> Required action: Check each statement against the tau research summary and answer yes or no, quoting the deciding words from the summary: 1. The tau found in microglia cells comes from their endocytosis of extracellular tau. 2. Inhibiting p38 kinase worsens the phagocytic function of microglia. 3. Tau expression was detected in liver cells.
[Study text Boundary: Start]
Instituto Universitario de Biología Molecular

Tau function and dysfunctions in Alzheimer disease

  • Félix Hernández Pérez. Profesor Titular. Departamento de Biología Molecular. UAM.

(Co-PI with Dr. Jesús Avila, CSIC-CBMSO)

  • Vega García-Escudero. Profesora Contratada Doctora Interina. Departamento de Anatomía, Histología y Neurociencias. UAM.


Tau is mainly a neuronal protein that could be involved in several cellular functions in addition of being a microtubule associated protein. At the present, we are analyzing those functions and we continue with the study of the possible role of tau in Alzheimer disease (AD) and other tauopathies. During 2021-2022, we have tested: a) the presence of tau in non-neuronal cells, b) the presence of new tau isoform and c) we have started to look for a possible specific role of tau in neuronal aging, since aging is the main risk factor for Alzheimer disease.

About the presence of tau in non-neuronal cells, we have found that tau could be present in microglia cells, being that presence the consequence of the endocytosis of extracellular (neuronal) tau into microglia cells. Also, we have found that the effect of tau in microglia cells results in the activation of p38 kinase that could be toxic for the cell. In that way, inhibition of p38 kinase decreases tau toxicity in microglia cells and improves microglia phagocytic function. Additionally, tau expression was found in kidney cells playing, this kidney tau, a role in podocyte architecture.
[Study text Boundary: End]
[Given entries Boundary: Start]
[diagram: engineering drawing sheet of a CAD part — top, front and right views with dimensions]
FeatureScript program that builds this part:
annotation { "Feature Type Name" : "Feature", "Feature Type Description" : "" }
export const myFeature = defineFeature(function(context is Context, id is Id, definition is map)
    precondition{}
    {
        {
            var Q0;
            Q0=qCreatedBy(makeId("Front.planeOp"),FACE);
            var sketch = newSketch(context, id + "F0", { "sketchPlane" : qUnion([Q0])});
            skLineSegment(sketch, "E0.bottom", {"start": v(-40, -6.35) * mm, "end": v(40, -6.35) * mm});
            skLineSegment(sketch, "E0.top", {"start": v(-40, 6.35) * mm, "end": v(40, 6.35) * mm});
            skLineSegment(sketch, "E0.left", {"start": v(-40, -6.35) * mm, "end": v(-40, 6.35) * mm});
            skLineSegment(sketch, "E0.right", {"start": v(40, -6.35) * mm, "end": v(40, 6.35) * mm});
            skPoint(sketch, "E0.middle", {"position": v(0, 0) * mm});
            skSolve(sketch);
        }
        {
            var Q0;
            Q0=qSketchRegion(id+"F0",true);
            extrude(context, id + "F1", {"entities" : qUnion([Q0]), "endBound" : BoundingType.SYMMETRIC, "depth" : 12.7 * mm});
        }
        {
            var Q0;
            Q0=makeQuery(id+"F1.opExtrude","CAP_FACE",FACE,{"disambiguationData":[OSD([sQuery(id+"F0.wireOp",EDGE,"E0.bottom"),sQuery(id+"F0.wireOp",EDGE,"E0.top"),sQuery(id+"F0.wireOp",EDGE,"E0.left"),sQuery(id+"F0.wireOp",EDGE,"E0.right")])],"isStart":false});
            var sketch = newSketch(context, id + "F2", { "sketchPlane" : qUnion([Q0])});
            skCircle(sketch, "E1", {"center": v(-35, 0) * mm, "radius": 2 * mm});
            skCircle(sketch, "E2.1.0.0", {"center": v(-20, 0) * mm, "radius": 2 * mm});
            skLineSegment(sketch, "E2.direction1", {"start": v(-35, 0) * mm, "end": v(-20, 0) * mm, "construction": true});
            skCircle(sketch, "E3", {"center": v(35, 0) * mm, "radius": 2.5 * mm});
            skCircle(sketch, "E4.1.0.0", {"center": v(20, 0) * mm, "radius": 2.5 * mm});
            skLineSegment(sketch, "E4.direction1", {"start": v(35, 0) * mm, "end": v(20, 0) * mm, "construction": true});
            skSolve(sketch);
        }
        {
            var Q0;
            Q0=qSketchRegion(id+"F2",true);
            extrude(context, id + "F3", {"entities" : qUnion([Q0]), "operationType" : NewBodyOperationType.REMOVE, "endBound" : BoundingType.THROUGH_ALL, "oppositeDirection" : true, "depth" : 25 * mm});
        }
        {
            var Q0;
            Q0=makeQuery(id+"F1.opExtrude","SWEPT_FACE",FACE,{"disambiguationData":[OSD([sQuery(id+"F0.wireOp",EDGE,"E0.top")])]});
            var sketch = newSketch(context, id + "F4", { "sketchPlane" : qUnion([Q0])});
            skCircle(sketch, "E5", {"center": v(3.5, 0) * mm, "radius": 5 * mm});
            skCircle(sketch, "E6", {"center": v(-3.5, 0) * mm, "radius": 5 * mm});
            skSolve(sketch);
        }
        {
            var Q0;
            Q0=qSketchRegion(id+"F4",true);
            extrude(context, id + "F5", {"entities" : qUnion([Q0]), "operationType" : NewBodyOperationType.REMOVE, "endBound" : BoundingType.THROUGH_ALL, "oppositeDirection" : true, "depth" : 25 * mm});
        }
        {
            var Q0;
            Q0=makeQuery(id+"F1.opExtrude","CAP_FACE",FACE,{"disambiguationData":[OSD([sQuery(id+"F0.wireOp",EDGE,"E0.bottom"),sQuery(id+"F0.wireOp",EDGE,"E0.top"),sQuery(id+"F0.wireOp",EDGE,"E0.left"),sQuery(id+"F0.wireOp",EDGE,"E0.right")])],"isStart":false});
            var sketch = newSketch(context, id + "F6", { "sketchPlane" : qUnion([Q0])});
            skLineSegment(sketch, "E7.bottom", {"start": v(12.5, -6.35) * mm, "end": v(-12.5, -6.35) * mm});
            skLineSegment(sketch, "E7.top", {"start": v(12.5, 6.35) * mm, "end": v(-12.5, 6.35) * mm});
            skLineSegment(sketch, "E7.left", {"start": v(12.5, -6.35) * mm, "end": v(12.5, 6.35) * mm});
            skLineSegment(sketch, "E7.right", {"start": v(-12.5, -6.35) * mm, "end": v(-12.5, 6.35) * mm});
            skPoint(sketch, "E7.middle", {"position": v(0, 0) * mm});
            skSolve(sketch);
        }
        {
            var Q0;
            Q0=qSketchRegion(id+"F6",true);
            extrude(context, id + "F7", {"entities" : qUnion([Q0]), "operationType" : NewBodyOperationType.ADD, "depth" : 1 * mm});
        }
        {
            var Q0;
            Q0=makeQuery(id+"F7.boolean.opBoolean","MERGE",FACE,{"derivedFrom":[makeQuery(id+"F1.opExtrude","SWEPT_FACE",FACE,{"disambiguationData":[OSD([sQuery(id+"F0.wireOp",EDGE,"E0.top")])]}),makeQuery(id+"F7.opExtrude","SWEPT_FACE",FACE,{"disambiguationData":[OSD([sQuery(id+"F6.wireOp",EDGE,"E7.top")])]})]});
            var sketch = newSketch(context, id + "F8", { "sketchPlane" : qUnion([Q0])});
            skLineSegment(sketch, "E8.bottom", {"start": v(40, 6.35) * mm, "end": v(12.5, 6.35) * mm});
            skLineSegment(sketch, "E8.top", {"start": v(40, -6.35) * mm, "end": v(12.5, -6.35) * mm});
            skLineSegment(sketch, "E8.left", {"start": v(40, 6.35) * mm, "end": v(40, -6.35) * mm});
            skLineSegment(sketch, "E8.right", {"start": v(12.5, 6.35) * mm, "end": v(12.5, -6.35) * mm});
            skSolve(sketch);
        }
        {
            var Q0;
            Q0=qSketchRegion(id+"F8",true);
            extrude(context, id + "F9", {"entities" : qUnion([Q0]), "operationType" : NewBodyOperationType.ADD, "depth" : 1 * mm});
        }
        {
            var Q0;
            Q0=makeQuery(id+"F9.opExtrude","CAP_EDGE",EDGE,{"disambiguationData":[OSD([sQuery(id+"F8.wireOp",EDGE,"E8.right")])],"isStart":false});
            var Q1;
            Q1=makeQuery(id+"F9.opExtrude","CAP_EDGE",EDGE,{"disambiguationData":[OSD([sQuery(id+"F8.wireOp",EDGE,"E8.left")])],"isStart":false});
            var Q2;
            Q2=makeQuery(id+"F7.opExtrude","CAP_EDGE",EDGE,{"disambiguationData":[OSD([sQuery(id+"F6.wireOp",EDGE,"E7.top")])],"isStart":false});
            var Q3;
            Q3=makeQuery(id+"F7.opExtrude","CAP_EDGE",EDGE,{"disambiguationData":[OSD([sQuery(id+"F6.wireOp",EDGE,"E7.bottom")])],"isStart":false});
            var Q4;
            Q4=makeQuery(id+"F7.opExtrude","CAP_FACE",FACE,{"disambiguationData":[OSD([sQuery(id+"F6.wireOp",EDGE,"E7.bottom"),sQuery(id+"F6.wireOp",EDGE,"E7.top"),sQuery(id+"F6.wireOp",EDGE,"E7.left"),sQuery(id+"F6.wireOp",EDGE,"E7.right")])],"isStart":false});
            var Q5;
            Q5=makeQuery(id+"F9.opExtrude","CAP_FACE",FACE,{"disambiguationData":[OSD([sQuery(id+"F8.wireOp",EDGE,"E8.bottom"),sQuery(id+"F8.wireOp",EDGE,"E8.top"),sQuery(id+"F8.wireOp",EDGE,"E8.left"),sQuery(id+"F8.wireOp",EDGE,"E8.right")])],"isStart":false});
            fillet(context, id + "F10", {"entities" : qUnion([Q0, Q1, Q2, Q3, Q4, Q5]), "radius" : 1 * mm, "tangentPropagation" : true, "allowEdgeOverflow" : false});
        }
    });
[Given entries Boundary: End]
> Task result:
1. Yes: "being that presence the consequence of the endocytosis of extracellular (neuronal) tau into microglia cells"
2. No: "inhibition of p38 kinase decreases tau toxicity in microglia cells and improves microglia phagocytic function"
3. No: "tau expression was found in kidney cells"